### DOCUMENTFRAGMENT ###

ECLI:NL:OGEAA:2016:693

Gerecht in Eerste Aanleg van Aruba

Datum uitspraak
11 oktober 2016
Publicatiedatum
19 oktober 2016
Zaaknummer
EJ nr. 722 van 2016
Instantie
Gerecht in Eerste Aanleg van Aruba
Type
Uitspraak
Rechtsgebied
Civiel recht
Procedures
  • Eerste aanleg - enkelvoudig
Vindplaatsen
  • Rechtspraak.nl
AI samenvatting door LexboostAutomatisch gegenereerd

Alimentatiezaak tussen de Voogdijraad en de vader betreffende de kosten van verzorging en opvoeding van de minderjarige

In deze alimentatiezaak, behandeld door het Gerecht in Eerste Aanleg van Aruba, heeft de Voogdijraad, vertegenwoordigd door mr. M. Ras-Pieternella en A. Flanders, op 18 mei 2016 een verzoekschrift ingediend. De zaak betreft de vader, die in persoon procedeert, en de moeder van de minderjarige. De mondelinge behandeling vond plaats op 30 augustus 2016, waar beide ouders aanwezig waren. De minderjarige is geboren in 1999 en door de vader erkend in 2015.

De moeder verzoekt het gerecht om de vader te veroordelen tot betaling van Afl. 400,- per maand, ingaande 1 juni 2016, voor de kosten van verzorging en opvoeding van de minderjarige. Het gerecht overweegt dat ouders verplicht zijn bij te dragen aan de kosten van hun kinderen naar draagkracht, zoals vastgelegd in artikel 1:406 lid 1 van het Burgerlijk Wetboek van Aruba. De vader betwist de behoefte van de minderjarige en de draagkracht van de moeder niet, maar stelt zelf onvoldoende draagkracht te hebben.

Het gerecht oordeelt dat de vader niet aannemelijk heeft gemaakt dat hij geen draagkracht heeft, gezien zijn bijverdiensten en het bezit van onroerend goed in Venezuela en Colombia. Het gerecht bepaalt dat de vader een bijdrage van Afl. 340,- per maand moet betalen, ingaande op 1 juli 2016, en verklaart de beschikking uitvoerbaar bij voorraad. De overige verzoeken worden afgewezen.

Uitspraak

Beschikking van 11 oktober 2016
Behorend bij EJ nr. 722 van 2016
GERECHT IN EERSTE AANLEG VAN ARUBA
BESCHIKKING
in de alimentatiezaak tussen
DE VOOGDIJRAAD,
kantoorhoudend in Aruba,
VERZOEKER,
vertegenwoordigd,
en
[de vader],
wonende in Aruba,
VERWEERDER, hierna: de vader,
procederend in persoon.
Belanghebbenden:
[de moeder], de moeder,
[de minderjarige], de minderjarige.

### DE GEGEVENS ###

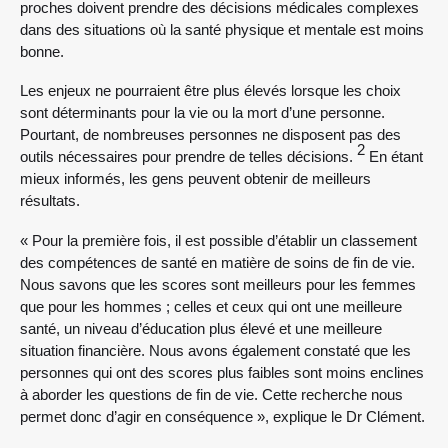
proches doivent prendre des décisions médicales complexes
dans des situations où la santé physique et mentale est moins
bonne.
Les enjeux ne pourraient être plus élevés lorsque les choix
sont déterminants pour la vie ou la mort d’une personne.
Pourtant, de nombreuses personnes ne disposent pas des
2
outils nécessaires pour prendre de telles décisions.
En étant
mieux informés, les gens peuvent obtenir de meilleurs
résultats.
« Pour la première fois, il est possible d’établir un classement
des compétences de santé en matière de soins de fin de vie.
Nous savons que les scores sont meilleurs pour les femmes
que pour les hommes ; celles et ceux qui ont une meilleure
santé, un niveau d’éducation plus élevé et une meilleure
situation financière. Nous avons également constaté que les
personnes qui ont des scores plus faibles sont moins enclines
à aborder les questions de fin de vie. Cette recherche nous
permet donc d’agir en conséquence », explique le Dr Clément.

###

OPDRACHT 1: Welke maandelijkse bijdrage legt het gerecht de vader op in de alimentatiebeschikking, en met ingang van welke datum?
OPDRACHT 2: Zet de alimentatiebeschikking voort na de laatste getoonde regel.

ANTWOORD 1: Afl. 340,- per maand, ingaande 1 juli 2016.

ANTWOORD 2:
1.DE PROCEDURE

Het verloop van de procedure blijkt uit:
  • het verzoekschrift met producties, ingediend op 18 mei 2016;
  • de griffiersaantekeningen van de mondelinge behandeling van 30 augustus 2016, waaruit blijkt dat zijn verschenen de moeder en de vader in persoon, en de Voogdijraad bij mr. . M.Ras-Pieternella en A. Flanders;
  • de producties, overgelegd door de man bij de mondelinge behandeling.
De uitspraak is bepaald op heden.

2.DE FEITEN

Uit de moeder is op [geboortedatum] 1999 in Aruba geboren [de minderjarige]. De minderjarige is op [datum] 2015 door de vader erkend.

3.HET VERZOEK

3.1
De moeder verzoekt het gerecht om de vader te veroordelen tot betaling van een bedrag van Afl. 400,- per maand, ingaande 1 juni 2016, als voorziening in de kosten van verzorging en opvoeding van de minderjarige.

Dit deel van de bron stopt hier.